What you have to do
Print the data exactly as it appears, keeping every word.

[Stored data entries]
__________
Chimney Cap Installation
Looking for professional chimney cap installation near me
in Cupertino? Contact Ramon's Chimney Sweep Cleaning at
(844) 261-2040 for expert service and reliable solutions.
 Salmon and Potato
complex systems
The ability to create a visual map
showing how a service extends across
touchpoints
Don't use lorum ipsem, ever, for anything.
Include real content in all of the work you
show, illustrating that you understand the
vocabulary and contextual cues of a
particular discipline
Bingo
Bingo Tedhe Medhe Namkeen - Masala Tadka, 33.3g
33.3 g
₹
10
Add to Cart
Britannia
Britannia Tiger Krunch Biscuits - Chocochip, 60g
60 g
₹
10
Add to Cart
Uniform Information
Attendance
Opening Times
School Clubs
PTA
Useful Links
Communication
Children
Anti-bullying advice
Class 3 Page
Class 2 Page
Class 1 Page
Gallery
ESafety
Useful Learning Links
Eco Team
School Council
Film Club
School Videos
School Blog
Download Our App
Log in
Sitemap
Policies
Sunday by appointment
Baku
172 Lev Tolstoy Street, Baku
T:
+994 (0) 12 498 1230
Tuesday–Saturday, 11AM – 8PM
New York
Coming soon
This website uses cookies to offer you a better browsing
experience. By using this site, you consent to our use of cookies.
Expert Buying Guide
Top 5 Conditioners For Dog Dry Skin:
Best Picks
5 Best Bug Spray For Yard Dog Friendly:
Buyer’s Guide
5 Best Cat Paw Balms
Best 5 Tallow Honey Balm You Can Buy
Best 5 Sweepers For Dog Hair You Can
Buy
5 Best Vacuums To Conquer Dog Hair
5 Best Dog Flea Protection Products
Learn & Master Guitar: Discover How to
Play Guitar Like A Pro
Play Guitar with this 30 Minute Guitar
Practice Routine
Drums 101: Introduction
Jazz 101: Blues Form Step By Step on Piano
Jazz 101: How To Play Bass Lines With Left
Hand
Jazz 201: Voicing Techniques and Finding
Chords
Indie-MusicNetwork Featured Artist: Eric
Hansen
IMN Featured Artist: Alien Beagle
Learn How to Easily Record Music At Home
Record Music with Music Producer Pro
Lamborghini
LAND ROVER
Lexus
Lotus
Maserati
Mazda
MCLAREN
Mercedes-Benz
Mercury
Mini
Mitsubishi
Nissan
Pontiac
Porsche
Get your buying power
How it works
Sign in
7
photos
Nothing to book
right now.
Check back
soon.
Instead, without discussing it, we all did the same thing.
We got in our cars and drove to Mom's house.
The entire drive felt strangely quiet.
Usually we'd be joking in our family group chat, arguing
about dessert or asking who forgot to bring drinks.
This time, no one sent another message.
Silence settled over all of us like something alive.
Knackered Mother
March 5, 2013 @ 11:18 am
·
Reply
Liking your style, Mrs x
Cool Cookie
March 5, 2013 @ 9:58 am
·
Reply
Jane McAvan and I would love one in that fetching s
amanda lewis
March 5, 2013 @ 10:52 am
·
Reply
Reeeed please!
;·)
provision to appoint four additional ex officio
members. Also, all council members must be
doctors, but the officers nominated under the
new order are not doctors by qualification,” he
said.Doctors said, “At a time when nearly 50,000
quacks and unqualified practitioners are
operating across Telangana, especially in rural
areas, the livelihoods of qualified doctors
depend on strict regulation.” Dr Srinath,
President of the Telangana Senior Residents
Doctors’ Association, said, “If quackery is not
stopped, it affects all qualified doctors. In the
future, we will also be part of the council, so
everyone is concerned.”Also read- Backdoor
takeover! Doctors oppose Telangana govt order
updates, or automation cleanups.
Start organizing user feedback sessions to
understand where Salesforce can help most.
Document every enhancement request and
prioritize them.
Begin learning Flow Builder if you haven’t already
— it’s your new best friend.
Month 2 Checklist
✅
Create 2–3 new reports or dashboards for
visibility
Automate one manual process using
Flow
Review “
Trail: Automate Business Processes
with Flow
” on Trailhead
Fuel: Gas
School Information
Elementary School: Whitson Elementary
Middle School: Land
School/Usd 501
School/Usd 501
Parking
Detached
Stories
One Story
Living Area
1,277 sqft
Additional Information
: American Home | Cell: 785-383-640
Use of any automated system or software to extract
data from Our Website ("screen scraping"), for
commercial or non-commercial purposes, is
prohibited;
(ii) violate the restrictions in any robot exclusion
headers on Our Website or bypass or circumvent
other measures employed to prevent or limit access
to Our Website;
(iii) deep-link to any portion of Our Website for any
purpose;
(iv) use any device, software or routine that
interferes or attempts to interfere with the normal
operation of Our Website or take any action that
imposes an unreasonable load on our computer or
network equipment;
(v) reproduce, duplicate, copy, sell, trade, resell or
__________
Output below
Chimney Cap Installation
Looking for professional chimney cap installation near me
in Cupertino? Contact Ramon's Chimney Sweep Cleaning at
(844) 261-2040 for expert service and reliable solutions.
 Salmon and Potato
complex systems
The ability to create a visual map
showing how a service extends across
touchpoints
Don't use lorum ipsem, ever, for anything.
Include real content in all of the work you
show, illustrating that you understand the
vocabulary and contextual cues of a
particular discipline
Bingo
Bingo Tedhe Medhe Namkeen - Masala Tadka, 33.3g
33.3 g
₹
10
Add to Cart
Britannia
Britannia Tiger Krunch Biscuits - Chocochip, 60g
60 g
₹
10
Add to Cart
Uniform Information
Attendance
Opening Times
School Clubs
PTA
Useful Links
Communication
Children
Anti-bullying advice
Class 3 Page
Class 2 Page
Class 1 Page
Gallery
ESafety
Useful Learning Links
Eco Team
School Council
Film Club
School Videos
School Blog
Download Our App
Log in
Sitemap
Policies
Sunday by appointment
Baku
172 Lev Tolstoy Street, Baku
T:
+994 (0) 12 498 1230
Tuesday–Saturday, 11AM – 8PM
New York
Coming soon
This website uses cookies to offer you a better browsing
experience. By using this site, you consent to our use of cookies.
Expert Buying Guide
Top 5 Conditioners For Dog Dry Skin:
Best Picks
5 Best Bug Spray For Yard Dog Friendly:
Buyer’s Guide
5 Best Cat Paw Balms
Best 5 Tallow Honey Balm You Can Buy
Best 5 Sweepers For Dog Hair You Can
Buy
5 Best Vacuums To Conquer Dog Hair
5 Best Dog Flea Protection Products
Learn & Master Guitar: Discover How to
Play Guitar Like A Pro
Play Guitar with this 30 Minute Guitar
Practice Routine
Drums 101: Introduction
Jazz 101: Blues Form Step By Step on Piano
Jazz 101: How To Play Bass Lines With Left
Hand
Jazz 201: Voicing Techniques and Finding
Chords
Indie-MusicNetwork Featured Artist: Eric
Hansen
IMN Featured Artist: Alien Beagle
Learn How to Easily Record Music At Home
Record Music with Music Producer Pro
Lamborghini
LAND ROVER
Lexus
Lotus
Maserati
Mazda
MCLAREN
Mercedes-Benz
Mercury
Mini
Mitsubishi
Nissan
Pontiac
Porsche
Get your buying power
How it works
Sign in
7
photos
Nothing to book
right now.
Check back
soon.
Instead, without discussing it, we all did the same thing.
We got in our cars and drove to Mom's house.
The entire drive felt strangely quiet.
Usually we'd be joking in our family group chat, arguing
about dessert or asking who forgot to bring drinks.
This time, no one sent another message.
Silence settled over all of us like something alive.
Knackered Mother
March 5, 2013 @ 11:18 am
·
Reply
Liking your style, Mrs x
Cool Cookie
March 5, 2013 @ 9:58 am
·
Reply
Jane McAvan and I would love one in that fetching s
amanda lewis
March 5, 2013 @ 10:52 am
·
Reply
Reeeed please!
;·)
provision to appoint four additional ex officio
members. Also, all council members must be
doctors, but the officers nominated under the
new order are not doctors by qualification,” he
said.Doctors said, “At a time when nearly 50,000
quacks and unqualified practitioners are
operating across Telangana, especially in rural
areas, the livelihoods of qualified doctors
depend on strict regulation.” Dr Srinath,
President of the Telangana Senior Residents
Doctors’ Association, said, “If quackery is not
stopped, it affects all qualified doctors. In the
future, we will also be part of the council, so
everyone is concerned.”Also read- Backdoor
takeover! Doctors oppose Telangana govt order
updates, or automation cleanups.
Start organizing user feedback sessions to
understand where Salesforce can help most.
Document every enhancement request and
prioritize them.
Begin learning Flow Builder if you haven’t already
— it’s your new best friend.
Month 2 Checklist
✅
Create 2–3 new reports or dashboards for
visibility
Automate one manual process using
Flow
Review “
Trail: Automate Business Processes
with Flow
” on Trailhead
Fuel: Gas
School Information
Elementary School: Whitson Elementary
Middle School: Land
School/Usd 501
School/Usd 501
Parking
Detached
Stories
One Story
Living Area
1,277 sqft
Additional Information
: American Home | Cell: 785-383-640
Use of any automated system or software to extract
data from Our Website ("screen scraping"), for
commercial or non-commercial purposes, is
prohibited;
(ii) violate the restrictions in any robot exclusion
headers on Our Website or bypass or circumvent
other measures employed to prevent or limit access
to Our Website;
(iii) deep-link to any portion of Our Website for any
purpose;
(iv) use any device, software or routine that
interferes or attempts to interfere with the normal
operation of Our Website or take any action that
imposes an unreasonable load on our computer or
network equipment;
(v) reproduce, duplicate, copy, sell, trade, resell or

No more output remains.